** The task **
Duplicate the part of the records that opens with the line containing "Hirsch, Jennifer S." and closes with the line containing "2012. ISBN: 9781879960855.", keeping every line unchanged.

---------- Exercise material

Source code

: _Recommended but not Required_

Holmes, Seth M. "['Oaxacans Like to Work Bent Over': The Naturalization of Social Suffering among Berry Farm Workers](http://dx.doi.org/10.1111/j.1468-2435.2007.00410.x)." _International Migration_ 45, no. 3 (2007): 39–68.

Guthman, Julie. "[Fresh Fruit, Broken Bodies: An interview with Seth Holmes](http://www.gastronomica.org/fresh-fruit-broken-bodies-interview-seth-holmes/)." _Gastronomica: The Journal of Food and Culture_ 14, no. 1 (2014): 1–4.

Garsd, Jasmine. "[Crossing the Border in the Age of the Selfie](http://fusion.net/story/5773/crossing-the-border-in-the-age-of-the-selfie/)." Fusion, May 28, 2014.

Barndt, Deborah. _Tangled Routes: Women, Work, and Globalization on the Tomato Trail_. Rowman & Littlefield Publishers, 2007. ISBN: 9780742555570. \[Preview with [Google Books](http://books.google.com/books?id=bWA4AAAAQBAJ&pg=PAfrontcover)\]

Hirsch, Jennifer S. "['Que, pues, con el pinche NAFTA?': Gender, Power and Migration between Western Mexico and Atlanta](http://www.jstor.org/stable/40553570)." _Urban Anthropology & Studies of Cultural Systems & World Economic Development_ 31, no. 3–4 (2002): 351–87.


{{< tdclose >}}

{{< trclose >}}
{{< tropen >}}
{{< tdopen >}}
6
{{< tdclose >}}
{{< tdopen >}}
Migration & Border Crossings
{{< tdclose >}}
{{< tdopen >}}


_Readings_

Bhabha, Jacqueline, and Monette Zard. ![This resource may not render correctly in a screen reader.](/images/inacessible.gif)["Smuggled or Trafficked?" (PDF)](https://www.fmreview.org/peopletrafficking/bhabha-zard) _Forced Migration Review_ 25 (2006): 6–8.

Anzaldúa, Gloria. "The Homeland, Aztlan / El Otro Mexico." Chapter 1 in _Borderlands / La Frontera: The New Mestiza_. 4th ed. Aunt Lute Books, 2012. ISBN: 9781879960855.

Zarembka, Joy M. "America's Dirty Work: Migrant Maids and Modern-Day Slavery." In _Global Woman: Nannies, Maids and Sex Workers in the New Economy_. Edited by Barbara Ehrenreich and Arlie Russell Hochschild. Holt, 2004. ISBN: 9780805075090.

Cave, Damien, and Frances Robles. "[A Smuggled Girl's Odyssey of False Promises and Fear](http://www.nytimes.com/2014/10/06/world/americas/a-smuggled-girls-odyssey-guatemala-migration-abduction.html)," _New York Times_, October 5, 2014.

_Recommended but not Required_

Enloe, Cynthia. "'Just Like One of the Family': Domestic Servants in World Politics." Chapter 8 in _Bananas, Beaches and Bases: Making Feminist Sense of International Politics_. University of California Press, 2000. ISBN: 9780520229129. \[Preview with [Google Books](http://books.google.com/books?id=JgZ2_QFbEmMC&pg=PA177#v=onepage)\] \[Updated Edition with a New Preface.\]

--------------------

** Written answer **
Hirsch, Jennifer S. "['Que, pues, con el pinche NAFTA?': Gender, Power and Migration between Western Mexico and Atlanta](http://www.jstor.org/stable/40553570)." _Urban Anthropology & Studies of Cultural Systems & World Economic Development_ 31, no. 3–4 (2002): 351–87.


{{< tdclose >}}

{{< trclose >}}
{{< tropen >}}
{{< tdopen >}}
6
{{< tdclose >}}
{{< tdopen >}}
Migration & Border Crossings
{{< tdclose >}}
{{< tdopen >}}


_Readings_

Bhabha, Jacqueline, and Monette Zard. ![This resource may not render correctly in a screen reader.](/images/inacessible.gif)["Smuggled or Trafficked?" (PDF)](https://www.fmreview.org/peopletrafficking/bhabha-zard) _Forced Migration Review_ 25 (2006): 6–8.

Anzaldúa, Gloria. "The Homeland, Aztlan / El Otro Mexico." Chapter 1 in _Borderlands / La Frontera: The New Mestiza_. 4th ed. Aunt Lute Books, 2012. ISBN: 9781879960855.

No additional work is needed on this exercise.